WHEN – Today is the South Korean Presidential election. The outside world cares because on the other side of the Korean border is Kim Jong-un and his nuclear weapons. The South cares about this, too, but the economy and corruption remain top of the list of voter concerns.
WHY – The elections are being held 7 months early following the impeachment of former President Park Guen-hye. She’s now in jail facing corruption charges.
WHO – The clear front runner is Moon Jae-in. He’s a liberal-minded lawyer whose parents fled the North during the Korean War. He promises to create jobs and to revive the ‘Sunshine Policy’ of 20 years ago. This includes providing the North with aid, including cash. The quid pro quo is a freezing of the North’s nuclear programme, so don’t hold your breath. Mr Jae-in was runner-up in the previous Presidential election.
Second, in opinion polls, is the centre left People’s Party founder Ahn Cheol-soo. He’s a software tycoon nicknamed ‘Korea’s Bill Gates’. He’s a relative newcomer, and may benefit from not coming from the traditional party machines.
Trailing badly is the conservative candidate, Hoon Joon-pyo, aka ‘Hoon Trump’. He has earned this monicker through years of Trumpesque comments. Once asked if he helped out around the house he replied ‘No, that’s a woman’s job. I don’t do the dishes’. In his autobiography he recounted supplying a friend with a drug to help him have sex with a girl who was not returning the friend’s affections. The attempt failed. Mr Hoon described it as a ‘prank’.
WHAT – Hoon is from the same party as the jailed President so took the precaution to rename it – the Liberty Party. It probably won’t help. His main platform is national security but opinion polling by RealMeter suggests 27.5% of voters say the key issue is resolving corruption, followed by economic issues. Moon is strongest on the economy and gaining most support from younger voters.
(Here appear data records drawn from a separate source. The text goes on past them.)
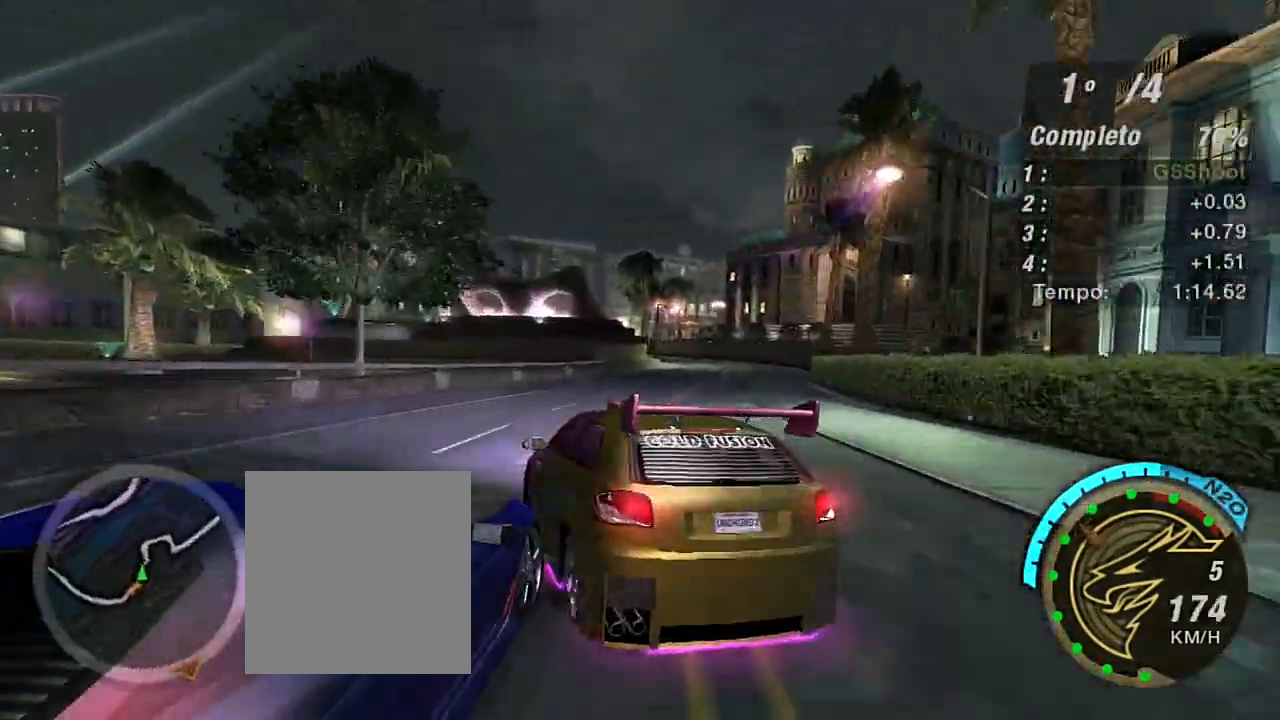
Gameplay with a controller (Xbox layout); each line is a JSON object with the inputs held at the frame after it. "events" lists button and stick changes between this image and that frame as [ms after this image, input, new state], when the widget could be followed in between. Not read: L3.
{"buttons": ["R2"], "left_stick": "up", "right_stick": "center", "events": [[101, "R2", "down"], [201, "left_stick", "up-left"], [301, "R2", "up"], [334, "R2", "down"], [468, "left_stick", "up"]]}
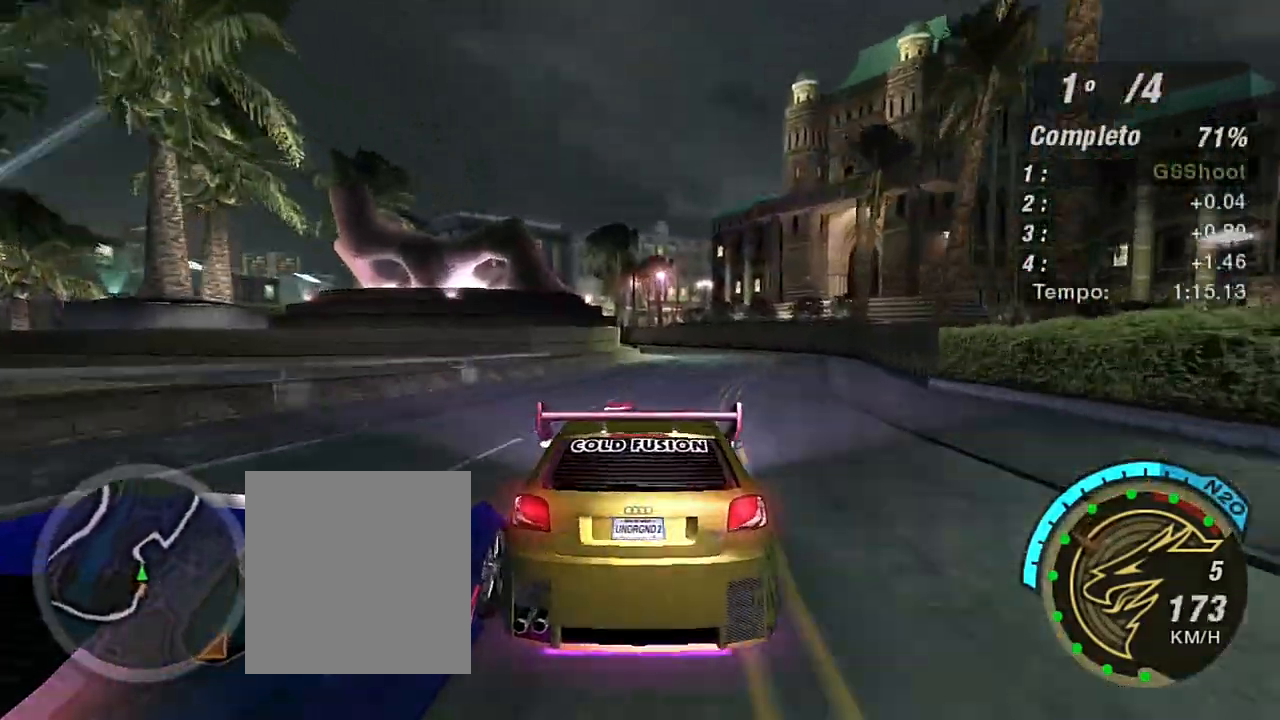
{"buttons": [], "left_stick": "up-left", "right_stick": "center", "events": [[100, "left_stick", "up-right"], [334, "left_stick", "up"], [434, "left_stick", "center"], [500, "R2", "up"], [500, "left_stick", "up-left"]]}
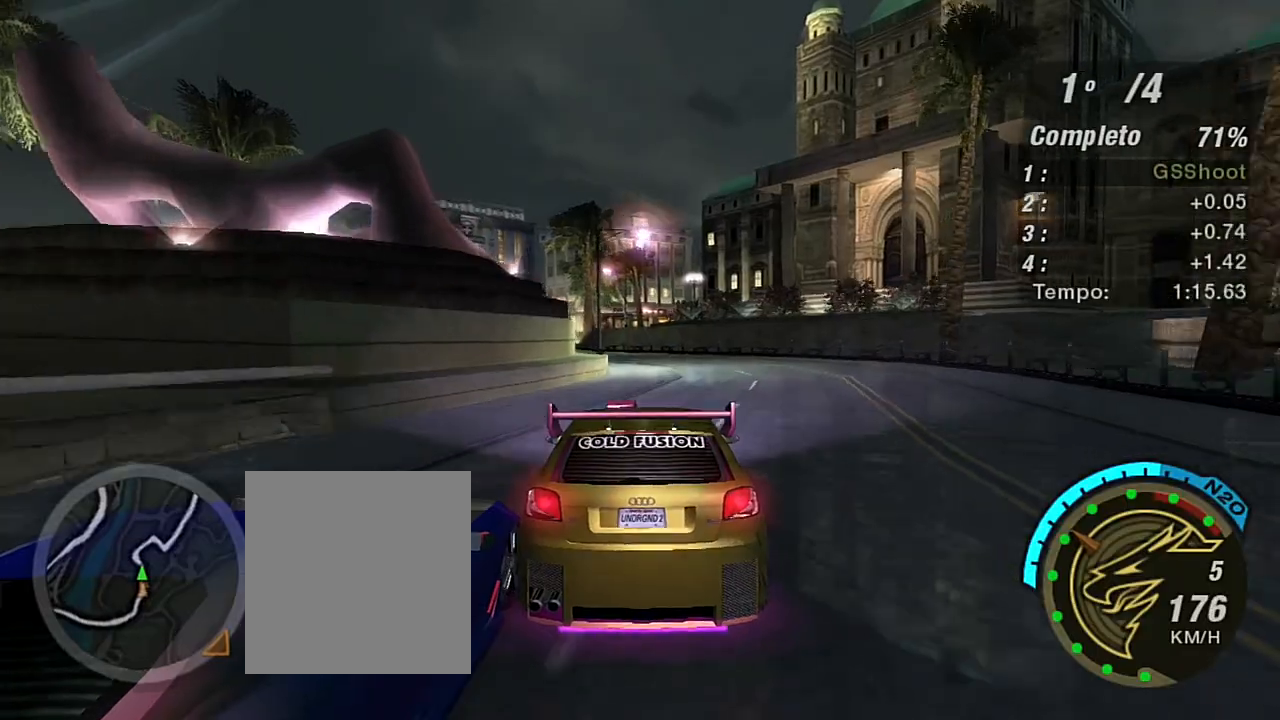
{"buttons": [], "left_stick": "left", "right_stick": "center", "events": [[101, "left_stick", "center"], [234, "R2", "down"], [334, "left_stick", "left"], [367, "R2", "up"]]}
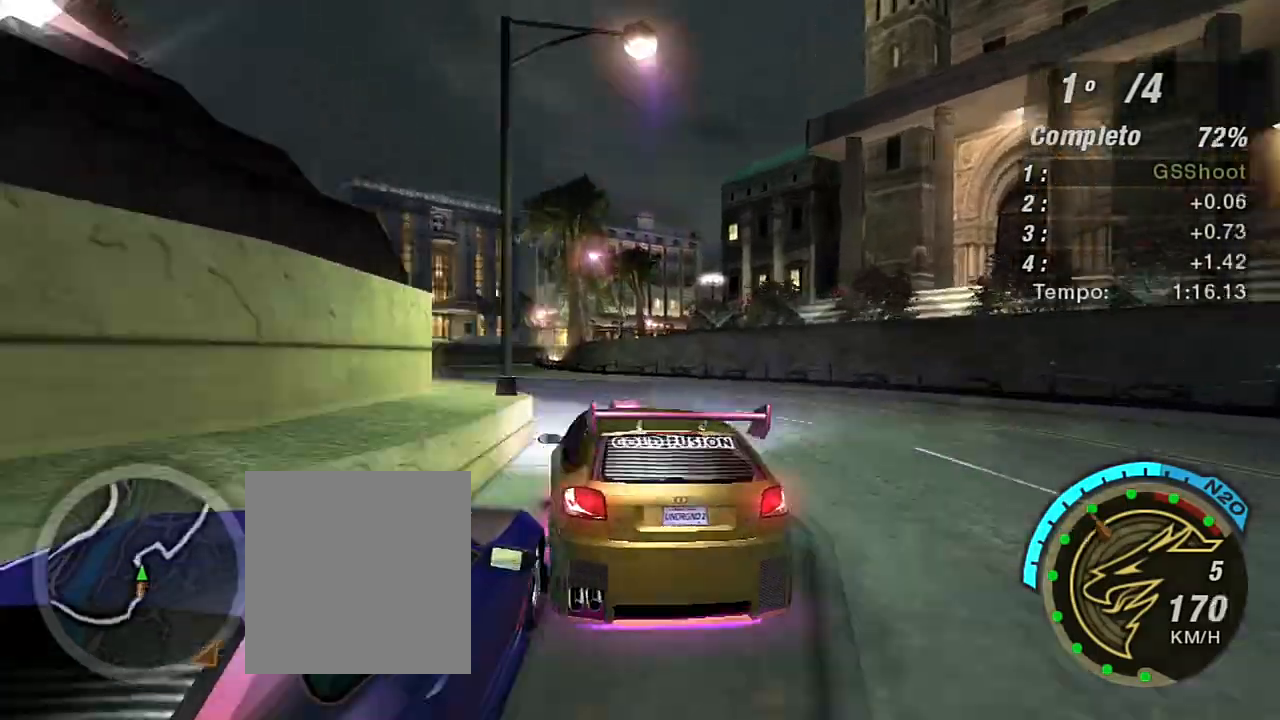
{"buttons": [], "left_stick": "right", "right_stick": "center", "events": [[167, "L1", "down"], [300, "L1", "up"], [467, "left_stick", "right"]]}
Unemployment is running at 11% for 15-29 year olds, more than double the national average. On defence he has criticized the THAAD ballistic missile shield recently installed by the Americans, but now that it has been deployed, it is unlikely he will dismantle it if elected.
WHERE – It’s the ‘Race for the Blue House’ – the official residence and office in Seoul of the South Korean President. Why so named? Cheong Wa Dae means ‘Pavilion of blue tiles’ and most of the 150,000 tiles on its roof are indeed that colour.